__WHAT IS BEING ASKED__:
Given the records that follow, return each one verbatim.

(Stored data entries)
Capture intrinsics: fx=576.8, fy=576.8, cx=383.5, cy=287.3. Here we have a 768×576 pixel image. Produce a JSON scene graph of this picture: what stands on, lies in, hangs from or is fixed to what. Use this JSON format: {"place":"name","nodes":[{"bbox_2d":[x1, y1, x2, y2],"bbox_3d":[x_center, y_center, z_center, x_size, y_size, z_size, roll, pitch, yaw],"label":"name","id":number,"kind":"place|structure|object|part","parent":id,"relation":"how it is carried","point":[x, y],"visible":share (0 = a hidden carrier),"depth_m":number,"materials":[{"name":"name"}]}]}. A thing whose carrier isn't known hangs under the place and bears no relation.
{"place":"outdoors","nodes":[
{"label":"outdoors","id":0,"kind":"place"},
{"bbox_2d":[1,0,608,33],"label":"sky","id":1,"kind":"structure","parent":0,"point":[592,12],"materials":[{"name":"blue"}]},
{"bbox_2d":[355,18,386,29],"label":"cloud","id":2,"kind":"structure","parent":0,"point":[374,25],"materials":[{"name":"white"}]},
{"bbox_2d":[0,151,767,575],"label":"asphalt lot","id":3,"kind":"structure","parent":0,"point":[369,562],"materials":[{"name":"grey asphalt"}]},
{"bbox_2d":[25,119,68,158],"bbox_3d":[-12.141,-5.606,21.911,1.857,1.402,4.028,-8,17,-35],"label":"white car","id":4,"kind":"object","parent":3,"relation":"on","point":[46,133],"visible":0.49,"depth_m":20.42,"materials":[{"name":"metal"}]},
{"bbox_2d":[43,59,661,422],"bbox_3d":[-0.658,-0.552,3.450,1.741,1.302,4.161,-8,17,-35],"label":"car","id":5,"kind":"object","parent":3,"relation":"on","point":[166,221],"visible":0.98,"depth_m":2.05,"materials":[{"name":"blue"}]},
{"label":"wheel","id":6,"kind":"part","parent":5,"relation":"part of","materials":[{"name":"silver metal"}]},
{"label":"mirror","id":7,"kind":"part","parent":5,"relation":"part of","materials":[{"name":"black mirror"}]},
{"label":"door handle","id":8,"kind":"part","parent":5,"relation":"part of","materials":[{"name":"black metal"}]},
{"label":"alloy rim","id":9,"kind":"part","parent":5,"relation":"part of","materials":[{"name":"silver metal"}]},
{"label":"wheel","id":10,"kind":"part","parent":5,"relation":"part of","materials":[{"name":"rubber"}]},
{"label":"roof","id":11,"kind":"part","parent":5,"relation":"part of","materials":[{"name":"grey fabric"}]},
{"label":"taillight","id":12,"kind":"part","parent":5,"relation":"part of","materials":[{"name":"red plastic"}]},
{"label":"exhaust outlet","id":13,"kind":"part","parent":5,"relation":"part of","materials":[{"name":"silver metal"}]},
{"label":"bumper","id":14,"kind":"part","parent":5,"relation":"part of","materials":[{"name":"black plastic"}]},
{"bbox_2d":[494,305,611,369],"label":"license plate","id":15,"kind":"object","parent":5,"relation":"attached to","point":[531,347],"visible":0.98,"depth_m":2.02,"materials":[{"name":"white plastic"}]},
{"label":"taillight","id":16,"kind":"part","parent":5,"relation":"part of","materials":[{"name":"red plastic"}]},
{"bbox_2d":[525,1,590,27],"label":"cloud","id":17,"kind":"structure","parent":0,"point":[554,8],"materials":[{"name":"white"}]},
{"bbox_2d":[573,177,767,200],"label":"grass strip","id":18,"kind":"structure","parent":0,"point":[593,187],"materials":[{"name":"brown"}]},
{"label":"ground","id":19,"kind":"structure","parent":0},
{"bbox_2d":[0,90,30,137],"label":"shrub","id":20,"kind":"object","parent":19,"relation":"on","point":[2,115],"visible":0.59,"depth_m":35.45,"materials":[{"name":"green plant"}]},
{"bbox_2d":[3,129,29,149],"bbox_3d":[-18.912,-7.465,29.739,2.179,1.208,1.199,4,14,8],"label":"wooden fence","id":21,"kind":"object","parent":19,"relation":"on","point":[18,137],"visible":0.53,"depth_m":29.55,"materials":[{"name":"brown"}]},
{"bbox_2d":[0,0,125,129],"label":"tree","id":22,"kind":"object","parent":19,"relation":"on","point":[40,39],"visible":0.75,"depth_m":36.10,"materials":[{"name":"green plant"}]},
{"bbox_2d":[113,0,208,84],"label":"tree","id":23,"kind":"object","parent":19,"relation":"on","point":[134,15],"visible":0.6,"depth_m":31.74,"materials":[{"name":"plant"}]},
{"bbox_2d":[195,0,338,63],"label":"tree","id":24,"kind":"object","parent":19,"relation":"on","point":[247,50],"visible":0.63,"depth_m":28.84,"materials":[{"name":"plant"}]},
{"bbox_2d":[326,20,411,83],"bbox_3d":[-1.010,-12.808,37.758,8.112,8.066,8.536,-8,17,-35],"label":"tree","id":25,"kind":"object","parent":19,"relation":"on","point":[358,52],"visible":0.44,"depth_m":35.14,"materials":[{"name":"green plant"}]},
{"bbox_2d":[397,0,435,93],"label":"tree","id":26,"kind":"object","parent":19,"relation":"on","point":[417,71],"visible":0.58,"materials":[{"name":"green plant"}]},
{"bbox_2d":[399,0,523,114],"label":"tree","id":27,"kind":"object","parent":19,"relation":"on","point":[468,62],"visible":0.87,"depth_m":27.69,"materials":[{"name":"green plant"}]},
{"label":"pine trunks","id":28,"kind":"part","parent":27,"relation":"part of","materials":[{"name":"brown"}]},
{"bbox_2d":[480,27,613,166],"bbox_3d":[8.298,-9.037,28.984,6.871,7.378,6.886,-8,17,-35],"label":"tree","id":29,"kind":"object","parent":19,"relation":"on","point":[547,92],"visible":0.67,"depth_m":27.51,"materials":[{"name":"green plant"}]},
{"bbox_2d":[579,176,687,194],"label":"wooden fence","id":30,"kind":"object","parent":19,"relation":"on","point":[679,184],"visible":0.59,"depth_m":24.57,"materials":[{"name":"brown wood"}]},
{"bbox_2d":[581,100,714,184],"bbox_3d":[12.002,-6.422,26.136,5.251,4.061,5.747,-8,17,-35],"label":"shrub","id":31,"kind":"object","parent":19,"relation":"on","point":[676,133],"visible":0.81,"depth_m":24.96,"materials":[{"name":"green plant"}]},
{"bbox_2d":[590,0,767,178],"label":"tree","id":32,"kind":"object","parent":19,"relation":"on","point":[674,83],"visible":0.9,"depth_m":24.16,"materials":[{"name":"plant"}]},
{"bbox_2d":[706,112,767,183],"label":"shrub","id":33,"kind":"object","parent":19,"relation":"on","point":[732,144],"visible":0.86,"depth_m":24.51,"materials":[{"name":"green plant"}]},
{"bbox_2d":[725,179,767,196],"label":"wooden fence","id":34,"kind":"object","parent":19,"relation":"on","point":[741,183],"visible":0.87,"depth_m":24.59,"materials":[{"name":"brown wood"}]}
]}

__RESPONSE AREA__:
Capture intrinsics: fx=576.8, fy=576.8, cx=383.5, cy=287.3. Here we have a 768×576 pixel image. Produce a JSON scene graph of this picture: what stands on, lies in, hangs from or is fixed to what. Use this JSON format: {"place":"name","nodes":[{"bbox_2d":[x1, y1, x2, y2],"bbox_3d":[x_center, y_center, z_center, x_size, y_size, z_size, roll, pitch, yaw],"label":"name","id":number,"kind":"place|structure|object|part","parent":id,"relation":"how it is carried","point":[x, y],"visible":share (0 = a hidden carrier),"depth_m":number,"materials":[{"name":"name"}]}]}. A thing whose carrier isn't known hangs under the place and bears no relation.
{"place":"outdoors","nodes":[
{"label":"outdoors","id":0,"kind":"place"},
{"bbox_2d":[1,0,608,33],"label":"sky","id":1,"kind":"structure","parent":0,"point":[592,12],"materials":[{"name":"blue"}]},
{"bbox_2d":[355,18,386,29],"label":"cloud","id":2,"kind":"structure","parent":0,"point":[374,25],"materials":[{"name":"white"}]},
{"bbox_2d":[0,151,767,575],"label":"asphalt lot","id":3,"kind":"structure","parent":0,"point":[369,562],"materials":[{"name":"grey asphalt"}]},
{"bbox_2d":[25,119,68,158],"bbox_3d":[-12.141,-5.606,21.911,1.857,1.402,4.028,-8,17,-35],"label":"white car","id":4,"kind":"object","parent":3,"relation":"on","point":[46,133],"visible":0.49,"depth_m":20.42,"materials":[{"name":"metal"}]},
{"bbox_2d":[43,59,661,422],"bbox_3d":[-0.658,-0.552,3.450,1.741,1.302,4.161,-8,17,-35],"label":"car","id":5,"kind":"object","parent":3,"relation":"on","point":[166,221],"visible":0.98,"depth_m":2.05,"materials":[{"name":"blue"}]},
{"label":"wheel","id":6,"kind":"part","parent":5,"relation":"part of","materials":[{"name":"silver metal"}]},
{"label":"mirror","id":7,"kind":"part","parent":5,"relation":"part of","materials":[{"name":"black mirror"}]},
{"label":"door handle","id":8,"kind":"part","parent":5,"relation":"part of","materials":[{"name":"black metal"}]},
{"label":"alloy rim","id":9,"kind":"part","parent":5,"relation":"part of","materials":[{"name":"silver metal"}]},
{"label":"wheel","id":10,"kind":"part","parent":5,"relation":"part of","materials":[{"name":"rubber"}]},
{"label":"roof","id":11,"kind":"part","parent":5,"relation":"part of","materials":[{"name":"grey fabric"}]},
{"label":"taillight","id":12,"kind":"part","parent":5,"relation":"part of","materials":[{"name":"red plastic"}]},
{"label":"exhaust outlet","id":13,"kind":"part","parent":5,"relation":"part of","materials":[{"name":"silver metal"}]},
{"label":"bumper","id":14,"kind":"part","parent":5,"relation":"part of","materials":[{"name":"black plastic"}]},
{"bbox_2d":[494,305,611,369],"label":"license plate","id":15,"kind":"object","parent":5,"relation":"attached to","point":[531,347],"visible":0.98,"depth_m":2.02,"materials":[{"name":"white plastic"}]},
{"label":"taillight","id":16,"kind":"part","parent":5,"relation":"part of","materials":[{"name":"red plastic"}]},
{"bbox_2d":[525,1,590,27],"label":"cloud","id":17,"kind":"structure","parent":0,"point":[554,8],"materials":[{"name":"white"}]},
{"bbox_2d":[573,177,767,200],"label":"grass strip","id":18,"kind":"structure","parent":0,"point":[593,187],"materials":[{"name":"brown"}]},
{"label":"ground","id":19,"kind":"structure","parent":0},
{"bbox_2d":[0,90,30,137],"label":"shrub","id":20,"kind":"object","parent":19,"relation":"on","point":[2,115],"visible":0.59,"depth_m":35.45,"materials":[{"name":"green plant"}]},
{"bbox_2d":[3,129,29,149],"bbox_3d":[-18.912,-7.465,29.739,2.179,1.208,1.199,4,14,8],"label":"wooden fence","id":21,"kind":"object","parent":19,"relation":"on","point":[18,137],"visible":0.53,"depth_m":29.55,"materials":[{"name":"brown"}]},
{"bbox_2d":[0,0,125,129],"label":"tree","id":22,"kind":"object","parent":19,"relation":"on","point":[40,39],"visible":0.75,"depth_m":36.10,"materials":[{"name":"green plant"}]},
{"bbox_2d":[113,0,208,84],"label":"tree","id":23,"kind":"object","parent":19,"relation":"on","point":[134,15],"visible":0.6,"depth_m":31.74,"materials":[{"name":"plant"}]},
{"bbox_2d":[195,0,338,63],"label":"tree","id":24,"kind":"object","parent":19,"relation":"on","point":[247,50],"visible":0.63,"depth_m":28.84,"materials":[{"name":"plant"}]},
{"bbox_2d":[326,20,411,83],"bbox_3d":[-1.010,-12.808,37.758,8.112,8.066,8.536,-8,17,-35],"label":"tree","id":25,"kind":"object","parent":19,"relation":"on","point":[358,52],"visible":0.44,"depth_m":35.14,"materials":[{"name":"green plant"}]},
{"bbox_2d":[397,0,435,93],"label":"tree","id":26,"kind":"object","parent":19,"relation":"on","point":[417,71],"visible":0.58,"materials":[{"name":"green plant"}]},
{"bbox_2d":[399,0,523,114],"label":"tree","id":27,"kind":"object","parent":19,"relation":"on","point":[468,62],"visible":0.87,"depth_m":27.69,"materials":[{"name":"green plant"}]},
{"label":"pine trunks","id":28,"kind":"part","parent":27,"relation":"part of","materials":[{"name":"brown"}]},
{"bbox_2d":[480,27,613,166],"bbox_3d":[8.298,-9.037,28.984,6.871,7.378,6.886,-8,17,-35],"label":"tree","id":29,"kind":"object","parent":19,"relation":"on","point":[547,92],"visible":0.67,"depth_m":27.51,"materials":[{"name":"green plant"}]},
{"bbox_2d":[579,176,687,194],"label":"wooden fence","id":30,"kind":"object","parent":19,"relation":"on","point":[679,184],"visible":0.59,"depth_m":24.57,"materials":[{"name":"brown wood"}]},
{"bbox_2d":[581,100,714,184],"bbox_3d":[12.002,-6.422,26.136,5.251,4.061,5.747,-8,17,-35],"label":"shrub","id":31,"kind":"object","parent":19,"relation":"on","point":[676,133],"visible":0.81,"depth_m":24.96,"materials":[{"name":"green plant"}]},
{"bbox_2d":[590,0,767,178],"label":"tree","id":32,"kind":"object","parent":19,"relation":"on","point":[674,83],"visible":0.9,"depth_m":24.16,"materials":[{"name":"plant"}]},
{"bbox_2d":[706,112,767,183],"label":"shrub","id":33,"kind":"object","parent":19,"relation":"on","point":[732,144],"visible":0.86,"depth_m":24.51,"materials":[{"name":"green plant"}]},
{"bbox_2d":[725,179,767,196],"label":"wooden fence","id":34,"kind":"object","parent":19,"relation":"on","point":[741,183],"visible":0.87,"depth_m":24.59,"materials":[{"name":"brown wood"}]}
]}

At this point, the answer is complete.